Databricks

Databricks is a data lakehouse that unifies the best of data warehouses and data lakes in one simple platform to handle all your data, analytics and AI use cases. It’s built on an open and reliable data foundation that efficiently handles all data types and applies one common security and governance approach across all of your data and cloud platforms.

1. Generate a Databricks access token

You must have an access token in order for Metaplane to access Databricks. It is recommended that you create a service principal for Metaplane and generate an access token for that service principal. Alternatively you can use a personal access token for your user.
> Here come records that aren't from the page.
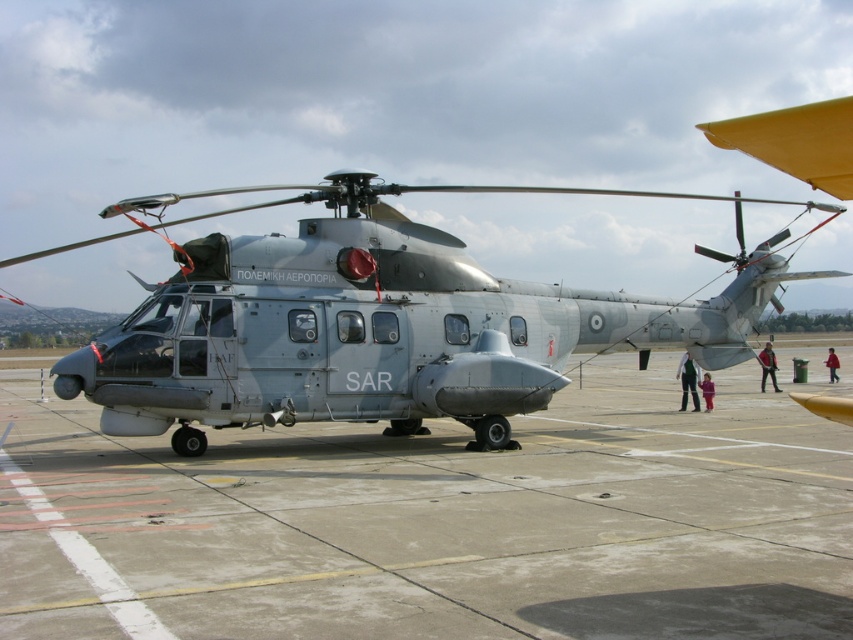
Question: Does gray concrete tarmac at center have a smaller size compared to black fabric jacket at lower right?

Choices:
 (A) no
 (B) yes

Answer: (A)

Question: Is dark blue jeans at center thinner than red cotton jacket at lower right?

Choices:
 (A) yes
 (B) no

Answer: (B)

Question: Which of the following is the farthest from the observer?

Choices:
 (A) (762, 365)
 (B) (350, 376)

Answer: (A)

Question: Among these objects, which one is nearest to the camera?

Choices:
 (A) gray concrete tarmac at center
 (B) purple fabric pants at lower center
 (C) black fabric jacket at lower right

Answer: (A)

Question: Observing the image, what is the correct spatial positioning of gray concrete tarmac at center in reference to dark blue jeans at center?

Choices:
 (A) above
 (B) below

Answer: (B)

Question: Which of these objects is positioned closest to the gray concrete tarmac at center?

Choices:
 (A) dark blue jeans at center
 (B) black fabric jacket at lower right

Answer: (A)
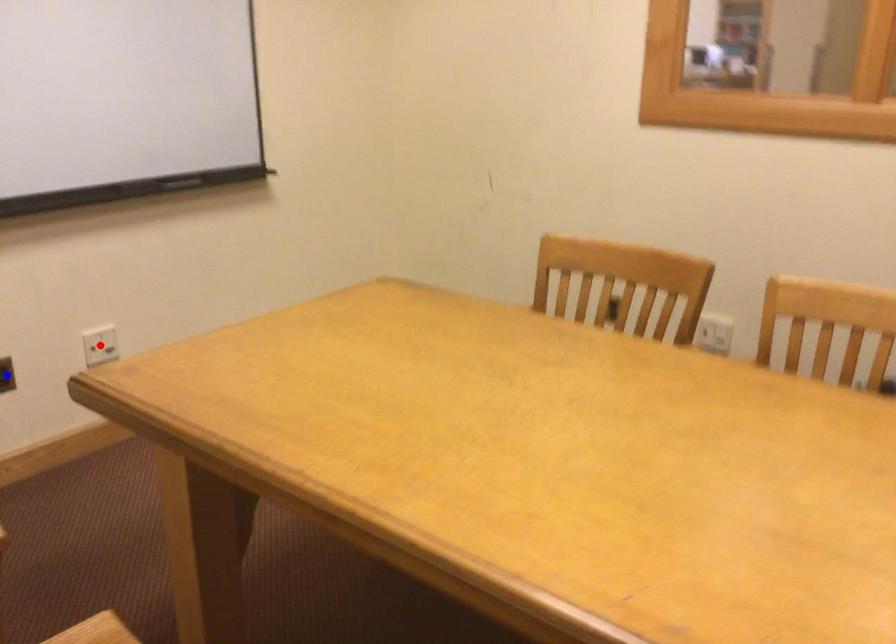
Question: Two points are marked on the image. Which point is closer to the camera?

Choices:
 (A) Blue point is closer.
 (B) Red point is closer.

Answer: (A)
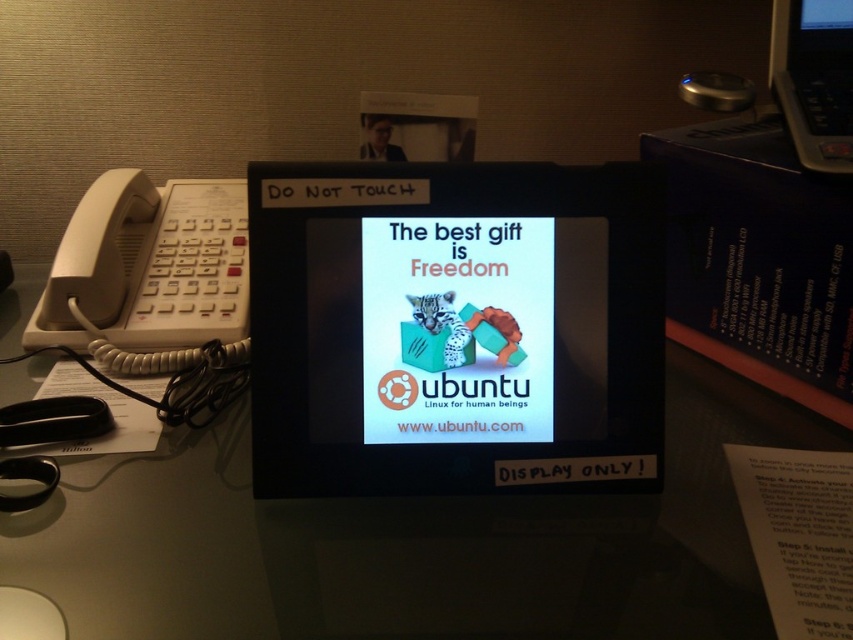
You are an office worker who needs to make an urgent call. There are two phones available in the scene. Can you use both the white plastic phone at left and the black plastic phone at upper right to make a call?

The white plastic phone at left is a standard landline telephone with a coiled cord, so it can be used to make calls. However, the black plastic phone at upper right is part of the display screen labeled as DISPLAY ONLY!, meaning it is likely nonfunctional. Therefore, only the white plastic phone at left can be used to make a call.

You need to place a new object between the matte black monitor at center and the black plastic phone at upper right. Which side should you place it to ensure it fits without overlapping either?

The matte black monitor at center is wider than the black plastic phone at upper right, so placing the new object between them should be closer to the narrower black plastic phone at upper right to avoid overlapping both.

You are an office worker who needs to make a call but cannot touch any items except the ones you can reach. You see a white plastic phone at left and a black plastic phone at upper right. Which phone is taller?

Generate personal access token for service principal

1. Create a service principal for Metaplane

Follow the instructions here to create a service principal using the Databricks API. Take note of the service principal's application id and save it somewhere safe.

2. Grant token usage to service principal in workspace

Follow the instructions here to give Metaplane's service principal permissions to use access tokens.

3. Generate an access token for Metaplane's service principal

Follow the instructions here to generate an access token for Metaplane's service principal. If you want Metaplane's connection to Databricks to be uninterrupted, set lifetime_seconds to null to prevent the token from expiring. Save this access token somewhere safe.

Generate personal access token for your user

Follow the instructions here to generate a personal access token for your user. Save this access token somewhere safe.

2. Grant permission to data to Metaplane's service principal

Run these commands on each catalog you want Metaplane to have access to.

Unity Catalog

Grant Metaplane access to tables to monitor

Grant access to all existing and future tables within catalog

GRANT USE_CATALOG ON CATALOG <catalog_name> TO `<application_id>`;
GRANT USE_SCHEMA ON CATALOG <catalog_name> TO `<application_id>`;
GRANT SELECT ON CATALOG <catalog_name> TO `<application_id>`;

Grant access to specific tables within catalog

GRANT USE_CATALOG ON CATALOG <catalog_name> TO `<application_id>`;
GRANT USE_SCHEMA ON SCHEMA <catalog_name>.<schema_name> TO `<application_id>`;
GRANT SELECT ON TABLE <catalog_name>.<schema_name>.<table_name> TO `<application_id>`;

Grant Metaplane access to query history and column_lineage system tables for Data Insights

  1. Enable the query and access system schemas using the Databricks API. Follow instructions here. The API request will look like: curl -v -X PUT -H "Authorization: Bearer <token>" "<workspace url>/api/2.0/unity-catalog/metastores/<metastore id>/systemschemas/query"
  2. Grant access to the query history system table and access column_lineage system tables
GRANT USE_SCHEMA ON SCHEMA system.query TO `<application_id>`;
GRANT SELECT ON TABLE `system`.`query`.`history` TO `<application_id>`
GRANT USE_SCHEMA ON SCHEMA system.access TO `<application_id>`;
GRANT SELECT ON TABLE `system`.`access`.`column_lineage` TO `<application_id>`

Hive Metastore

GRANT READ_METADATA, USAGE, SELECT ON catalog <catalog_name> to `<application_id>`

3. Create a Databricks SQL Warehouse for Metaplane

  1. Follow the instructions here to create a SQL Warehouse for Metaplane to use. You will use the Host, Port and HTTP path from the 'Connection details' tab when creating the connection to Databricks in Metaplane.
  2. Click the 'Permissions' button and give the Metaplane service principal 'Can use' permissions.

4. Add Databricks as a connection in Metaplane

On the connections page, click the 'Add connection' button in the upper right corner and find the Databricks Unity Catalog or Databricks Hive Metastore icon under Warehouses. The Host, Port and HTTP Path fields come from the SQL Warehouse created in Step 3. The Access token comes from Step 1.